En l’espece, le garde champetre est effectivement en bon droit de verbaliser l’inventeur, en vertu de l’arrete pris par le maire. Ainsi, nous pouvons affirmer la competence materielle. b) L’incompetence territoriale. La competence territoriale signifie que le maire est en charge d’une commune, ou il peut prendre des actes reglementaires, et qui ont un effet uniquement sur le territoire de la commune dont il a la charge. En l’espece, l’inventeur cree le trouble avec son engin electrique sur la commune.
Ainsi, on peut confirmer que l’arrete pris par le maire ne dispose d’aucune incompetence territoriale c) L’incompetence temporelle. La competence temporelle correspond au fait que l’autorite qui a pris l’acte n’etait pas encore competente ou ne l’etait plus lors de la signature de l’acte. En l’espece, le maire est actuellement en charge de la commune au moment ou il a pris l’arrete, et il l’est egalement encore aux moments ou l’inventeur s’est fait verbaliser. Ainsi, on peut affirmer que l’acte pris par le maire n’est pas entache d’incompetence temporelle.
B: Le controle de la legalite interne. Le controle de legalite interne concerne le controle sur le fond de l’acte lui meme. Pour cela, le juge penal va verifier si il y a detournement de pouvoir, une erreur manifeste d’appreciation, ou une violation de la loi. a) L’erreur manifeste d’appreciation. L’erreur manifeste d’appreciation consiste en une erreur sur les faits, ainsi que sur la qualification juridique. En l’espece, les faits et la qualification juridique sont en adequation totale avec l’infraction reprochee a l’inventeur.
Ainsi, nous ne pouvons pas qualifier l’acte d’erreur manifeste d’appreciation. b) Le detournement de pouvoir. Le detournement de pouvoir consiste pour l’autorite publique en une utilisation frauduleuse des pouvoirs qui lui sont conferes. En l’espece, le maire a pris l’arrete municipal sous la pression publique. Le but recherche etait donc de satisfaire l’interet general. Nous pouvons ainsi constater que le maire n’a pas use de detournement de pouvoir. c) La violation de la loi.
La violation de la loi est le fait que l’autorite qui a pris l’acte ne respecte pas la loi au sens large. Selon l’article R610-5 du Code penal, « la violation des interdictions ou le manquement aux obligations edictees par les decrets et arretes de police sont punis de l’amende prevue pour les contraventions de la premiere classe ». Cela signifie que les arretes municipaux ne peuvent concerner que des contraventions de premiere classe.

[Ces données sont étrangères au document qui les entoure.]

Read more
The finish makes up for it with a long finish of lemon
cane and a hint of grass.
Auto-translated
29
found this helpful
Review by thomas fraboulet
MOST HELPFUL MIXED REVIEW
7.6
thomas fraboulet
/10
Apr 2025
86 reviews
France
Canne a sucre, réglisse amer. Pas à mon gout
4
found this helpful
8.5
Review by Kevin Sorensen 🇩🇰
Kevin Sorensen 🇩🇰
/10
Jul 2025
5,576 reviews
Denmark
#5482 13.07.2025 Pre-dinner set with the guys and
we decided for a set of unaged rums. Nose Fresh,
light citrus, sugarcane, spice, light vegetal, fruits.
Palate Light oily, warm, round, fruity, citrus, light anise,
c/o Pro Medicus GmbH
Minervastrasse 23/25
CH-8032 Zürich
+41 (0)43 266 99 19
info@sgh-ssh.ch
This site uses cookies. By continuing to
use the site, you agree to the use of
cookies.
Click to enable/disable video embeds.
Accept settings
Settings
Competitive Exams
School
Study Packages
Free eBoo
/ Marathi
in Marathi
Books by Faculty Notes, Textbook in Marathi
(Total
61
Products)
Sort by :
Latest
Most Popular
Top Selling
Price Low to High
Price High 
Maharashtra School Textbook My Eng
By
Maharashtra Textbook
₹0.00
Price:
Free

En l’espece, le maire a edicte l’acte en y inserant une contravention de seconde classe en cas de circulation de l’engin electrique de l’inventeur.

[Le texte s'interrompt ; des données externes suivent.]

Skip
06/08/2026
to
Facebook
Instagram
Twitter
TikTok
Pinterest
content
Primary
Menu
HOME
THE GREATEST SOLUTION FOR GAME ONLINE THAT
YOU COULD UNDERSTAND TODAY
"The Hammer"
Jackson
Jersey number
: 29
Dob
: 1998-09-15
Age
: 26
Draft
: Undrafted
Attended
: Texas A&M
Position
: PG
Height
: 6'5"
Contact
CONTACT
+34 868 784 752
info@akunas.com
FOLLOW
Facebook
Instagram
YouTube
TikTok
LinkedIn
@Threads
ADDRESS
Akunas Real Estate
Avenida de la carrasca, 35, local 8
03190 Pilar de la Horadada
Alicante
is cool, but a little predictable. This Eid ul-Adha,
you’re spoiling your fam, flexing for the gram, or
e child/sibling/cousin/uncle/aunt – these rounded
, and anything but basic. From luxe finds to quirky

Ainsi, l’acte administratif pris par le maire est entache d’une violation de la loi, qui est en faveur de l’inventeur. Pour conclure, nous pouvons conseiller a l’inventeur de ne pas payer ses contraventions, et d’attendre que le maire porte cette affaire devant la cour penale. Ainsi, le juge penal verifiera soit de lui meme la legalite de l’acte, ou bien l’inventeur invoquera une demande en controle de legalite de l’arrete des le debut du proces. En effet, le juge penal a le pouvoir de controler la legalite des reglements au regard de l’article 111-5 du Code penal.

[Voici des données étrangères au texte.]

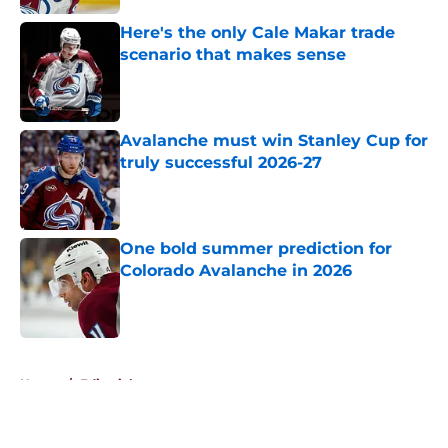
Here's the only Cale Makar trade
scenario that makes sense
Published by on Invalid Date
Avalanche must win Stanley Cup for
truly successful 2026-27
Published by on Invalid Date
One bold summer prediction for
Colorado Avalanche in 2026
Published by on Invalid Date
5 related articles loaded
Home
/
Editorials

Il va ainsi pouvoir ecarter cet arrete sur la base d’une violation de la loi qui resulte d’une contravention de seconde classe, alors que l’article R610-5 du Code penal prevoit pour les arretes municipaux une contravention de premiere classe. Neanmoins, si le juge penal declare le reglement non conforme a la loi, l’acte administratif qui fondait la poursuite sera ecarte uniquement pour l’inventeur, etant donne que le juge penal n’a pas la capacite a annuler un acte administratif.